YOUR TASK: Please retype the entries, starting with the line that contains "pose: elev=96.3 azim=152.2" and going on through the line that contains "Dot at: occluded". Leave any pictures out of your answer.

PROVIDED DATA:
........

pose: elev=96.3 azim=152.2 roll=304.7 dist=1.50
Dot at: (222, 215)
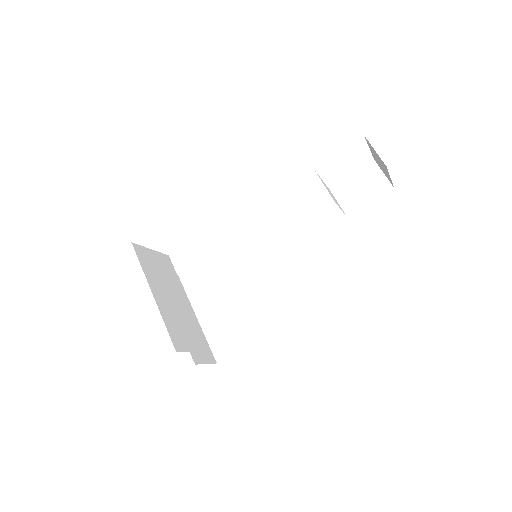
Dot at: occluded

........

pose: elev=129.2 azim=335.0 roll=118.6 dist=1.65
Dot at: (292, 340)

........

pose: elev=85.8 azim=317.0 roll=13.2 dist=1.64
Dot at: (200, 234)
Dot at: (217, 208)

........

SOLUTION FOR THIS PROBLEM:
pose: elev=96.3 azim=152.2 roll=304.7 dist=1.50
Dot at: (222, 215)
Dot at: occluded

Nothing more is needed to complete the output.